The plant extracts were stored in the refrigerator for further analysis.
Phytochemical Screening
Several tests were performed to determine the presence of alkaloids, sugar, carbohydrates, glycosides,
saponins, protein, amino acids, tannins, steroids, and flavonoids.
Alkaloids: Iodine test and Wagner’s test were conducted to detect the presence of alkaloids in the plant
extracts. Wagner’s reagent was prepared using 1.27g of iodine powder and 2g of potassium iodide solid. The
solids were then dissolved in 5 ml of distilled water and slightly stirred. Distilled water was added to make up
100 ml of solution. A few ml of extract was placed in a test tube before adding a few drops of Wagner’s
reagent. The expected result shows in reddish-brown precipitate, indicating positive results [11]. In the iodine
test, 3 ml of extract solution was poured into a test tube, then a few drops of iodine solution were added into
the test tube. The mixture was then boiled in a water bath for a few minutes. The blue colour of the mixture
will be decolorized upon boiling and reappear when it is cooled which indicates the presence of alkaloids [12].
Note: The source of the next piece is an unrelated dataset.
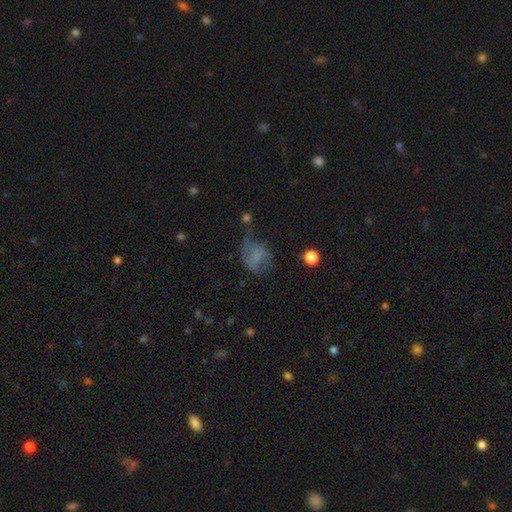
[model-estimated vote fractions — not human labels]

Sugars and Carbohydrates: To determine the presence of sugars and carbohydrates, two tests were
conducted, which are Fehling’s test and Molisch's test. Approximately 1 ml of Fehling’s solution was poured
into a test tube, then 1 ml of plant extract was added. The mixture was boiled in a water bath for a few minutes
until the formation of red residue which indicated the presence of sugar [13]. While in Molisch's test, 2 ml of
filtrate was poured into a clean test tube. Two drops of alcoholic solution of alpha-naphthol were added then
the mixture was shaken well. 1 ml of concentrated sulphuric acid was added by slowly sliding along the side of
the test tube and allowing it to stand until violet rings appeared, which showed the presence of carbohydrates
[13].
Glycosides: To identify glycosides, Modified Borntrager’s test was done to detect the presence of glycosides.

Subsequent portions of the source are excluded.